Problem statement – Change "values" to "numbers" wherever it occurs from the start of the records down to the line containing "Reading left to", and give those lines again with nothing else altered. Leave the pictures out.

Collected data:
◇ ◇ ◇ ◇ ◇ ◇ ◇

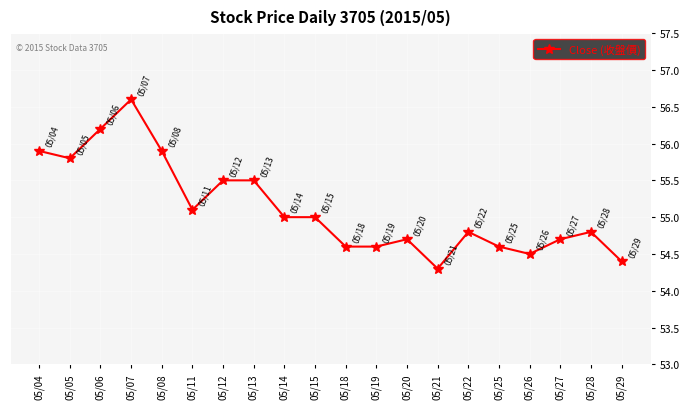

At which category does the data reach its first local peak?

05/07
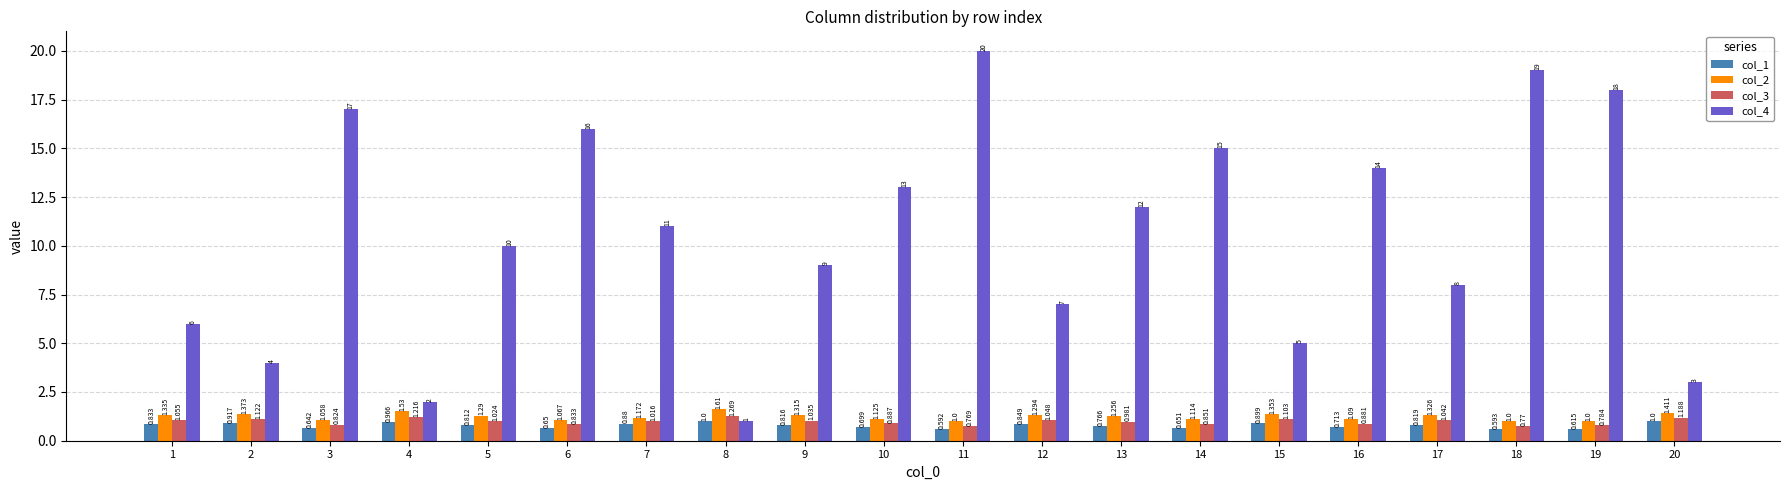

What is the sum of all col_4 values?

210.0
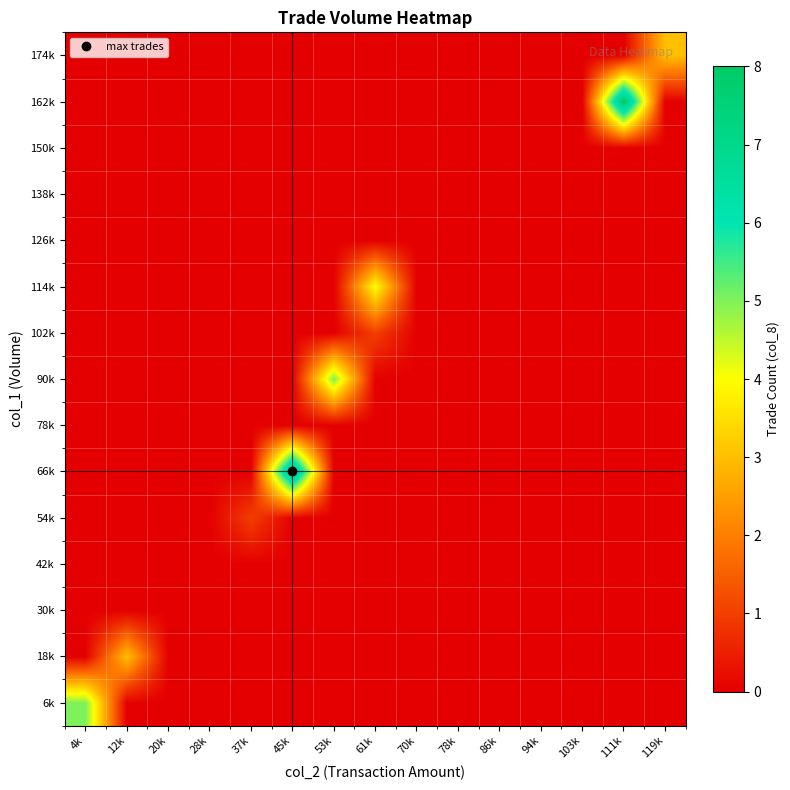

Reading left to right, what are all the values shown in this chart?

6k: 4k=5	12k=0	20k=0	28k=0	37k=0	45k=0	53k=0	61k=0	70k=0	78k=0	86k=0	94k=0	103k=0	111k=0	119k=0
18k: 4k=0	12k=3	20k=0	28k=0	37k=0	45k=0	53k=0	61k=0	70k=0	78k=0	86k=0	94k=0	103k=0	111k=0	119k=0
30k: 4k=0	12k=0	20k=0	28k=0	37k=0	45k=0	53k=0	61k=0	70k=0	78k=0	86k=0	94k=0	103k=0	111k=0	119k=0
42k: 4k=0	12k=0	20k=0	28k=0	37k=0	45k=0	53k=0	61k=0	70k=0	78k=0	86k=0	94k=0	103k=0	111k=0	119k=0
54k: 4k=0	12k=0	20k=0	28k=0	37k=1	45k=0	53k=0	61k=0	70k=0	78k=0	86k=0	94k=0	103k=0	111k=0	119k=0
66k: 4k=0	12k=0	20k=0	28k=0	37k=0	45k=8	53k=0	61k=0	70k=0	78k=0	86k=0	94k=0	103k=0	111k=0	119k=0
78k: 4k=0	12k=0	20k=0	28k=0	37k=0	45k=0	53k=0	61k=0	70k=0	78k=0	86k=0	94k=0	103k=0	111k=0	119k=0
90k: 4k=0	12k=0	20k=0	28k=0	37k=0	45k=0	53k=5	61k=0	70k=0	78k=0	86k=0	94k=0	103k=0	111k=0	119k=0
102k: 4k=0	12k=0	20k=0	28k=0	37k=0	45k=0	53k=0	61k=1	70k=0	78k=0	86k=0	94k=0	103k=0	111k=0	119k=0
114k: 4k=0	12k=0	20k=0	28k=0	37k=0	45k=0	53k=0	61k=4	70k=0	78k=0	86k=0	94k=0	103k=0	111k=0	119k=0
126k: 4k=0	12k=0	20k=0	28k=0	37k=0	45k=0	53k=0	61k=0	70k=0	78k=0	86k=0	94k=0	103k=0	111k=0	119k=0
138k: 4k=0	12k=0	20k=0	28k=0	37k=0	45k=0	53k=0	61k=0	70k=0	78k=0	86k=0	94k=0	103k=0	111k=0	119k=0
150k: 4k=0	12k=0	20k=0	28k=0	37k=0	45k=0	53k=0	61k=0	70k=0	78k=0	86k=0	94k=0	103k=0	111k=0	119k=0
162k: 4k=0	12k=0	20k=0	28k=0	37k=0	45k=0	53k=0	61k=0	70k=0	78k=0	86k=0	94k=0	103k=0	111k=8	119k=0
174k: 4k=0	12k=0	20k=0	28k=0	37k=0	45k=0	53k=0	61k=0	70k=0	78k=0	86k=0	94k=0	103k=0	111k=0	119k=3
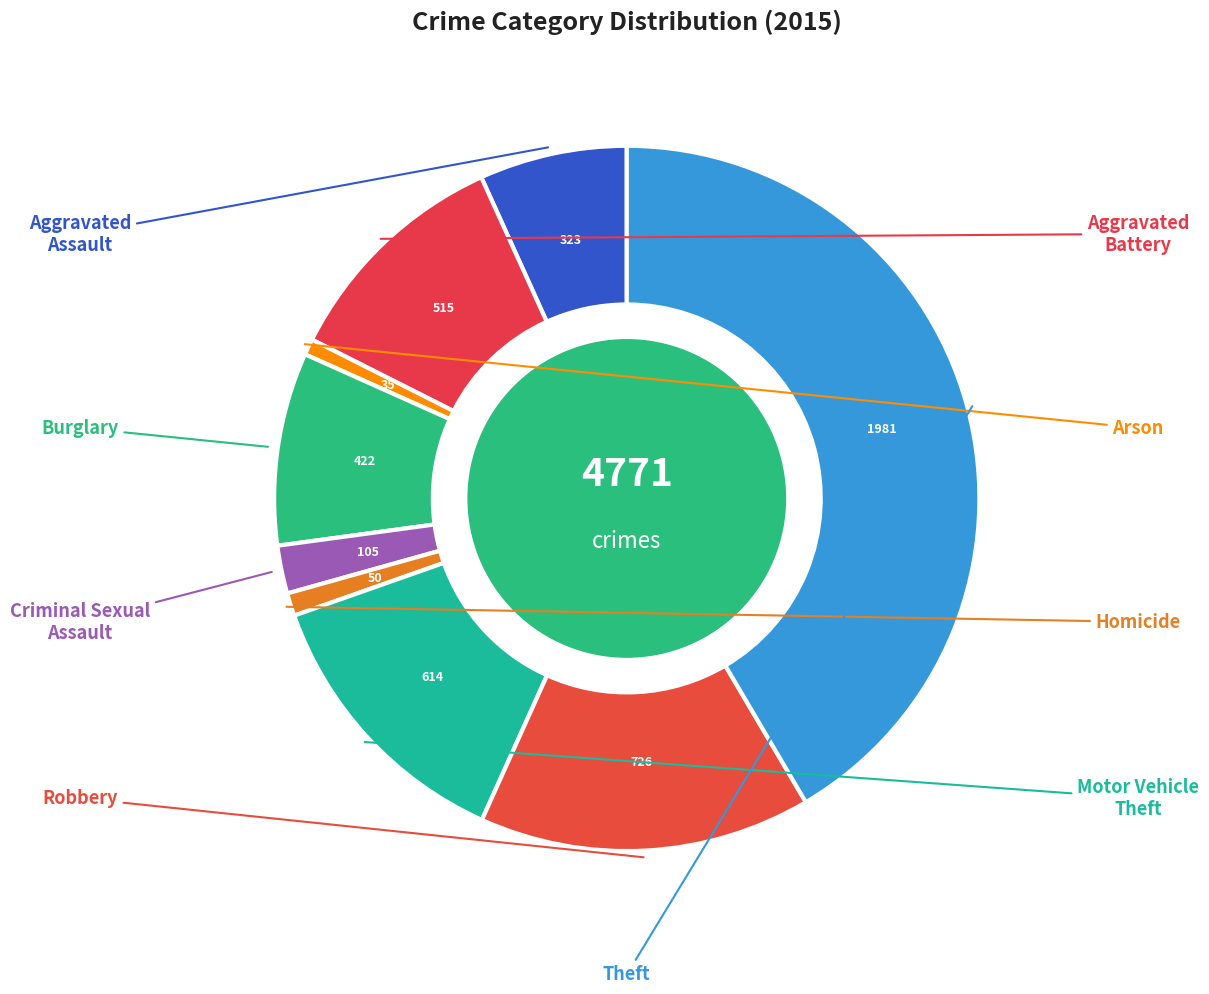

Which category has the smallest portion of the pie?

Arson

◇ ◇ ◇ ◇ ◇ ◇ ◇

Written response –
At which category does the data reach its first local peak?

05/07

What is the sum of all col_4 numbers?

210.0

Reading left to right, what are all the numbers shown in this chart?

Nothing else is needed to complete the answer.